- **SHORT TASK**: Count the lines below that contain the string "qUnion", and give only that number.

- **INFORMATION PROVIDED**:
● ● ● ● ● ● ●
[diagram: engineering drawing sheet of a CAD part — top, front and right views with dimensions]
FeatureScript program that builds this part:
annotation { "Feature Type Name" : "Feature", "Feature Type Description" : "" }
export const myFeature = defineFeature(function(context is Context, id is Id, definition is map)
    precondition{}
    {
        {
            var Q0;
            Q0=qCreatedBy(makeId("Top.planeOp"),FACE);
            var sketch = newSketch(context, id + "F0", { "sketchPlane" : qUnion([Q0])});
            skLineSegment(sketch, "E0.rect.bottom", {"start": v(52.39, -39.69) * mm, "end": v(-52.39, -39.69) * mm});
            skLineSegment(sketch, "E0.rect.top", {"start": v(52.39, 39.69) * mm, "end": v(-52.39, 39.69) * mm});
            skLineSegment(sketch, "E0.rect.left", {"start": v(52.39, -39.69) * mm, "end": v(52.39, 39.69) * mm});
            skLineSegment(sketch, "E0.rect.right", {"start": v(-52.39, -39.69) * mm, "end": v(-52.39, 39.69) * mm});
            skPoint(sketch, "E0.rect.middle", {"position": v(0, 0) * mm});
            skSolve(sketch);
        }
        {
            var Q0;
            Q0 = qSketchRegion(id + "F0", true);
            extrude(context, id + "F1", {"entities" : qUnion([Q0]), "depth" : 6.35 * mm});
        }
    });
● ● ● ● ● ● ●
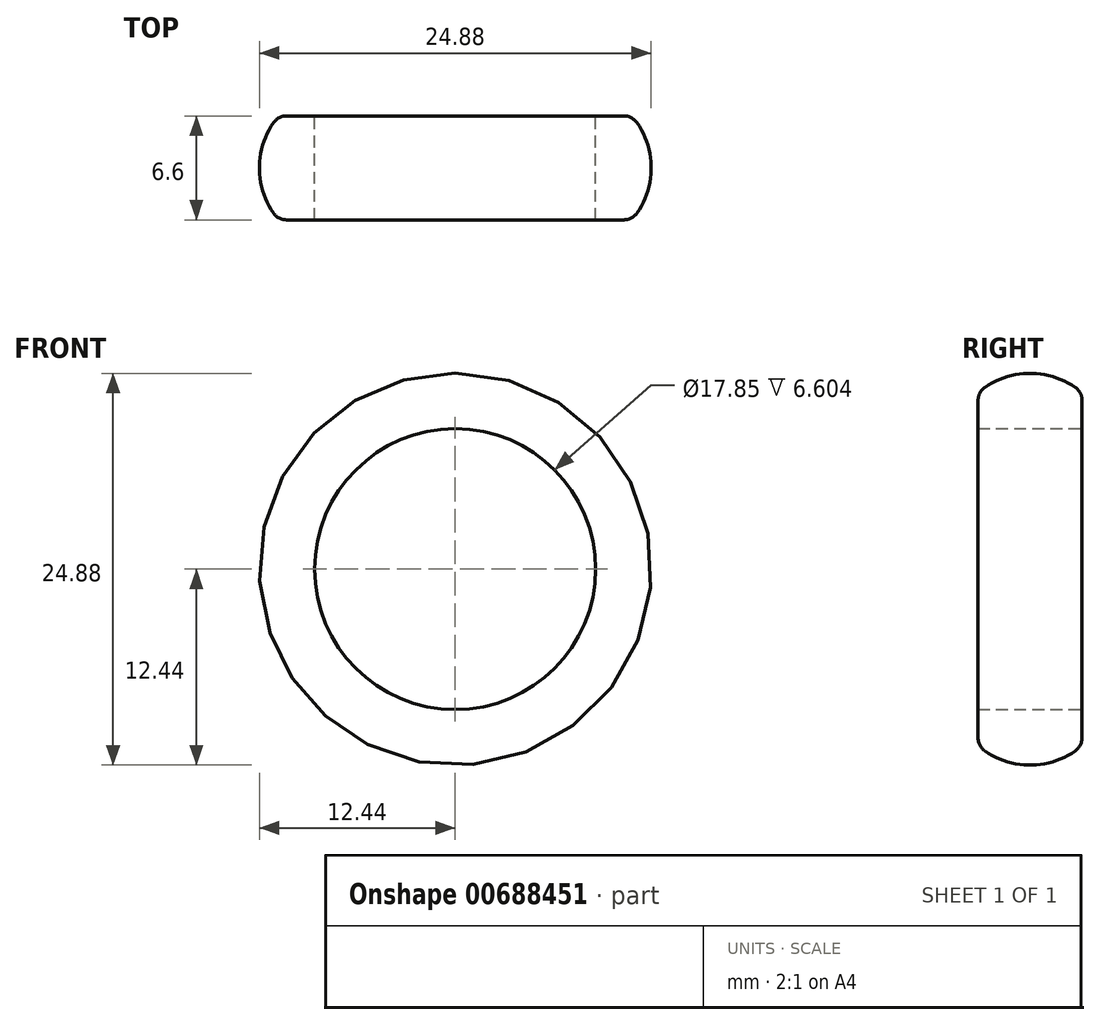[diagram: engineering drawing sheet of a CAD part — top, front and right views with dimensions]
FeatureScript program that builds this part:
● ● ● ● ● ● ●
- **FINAL RESULT**: 2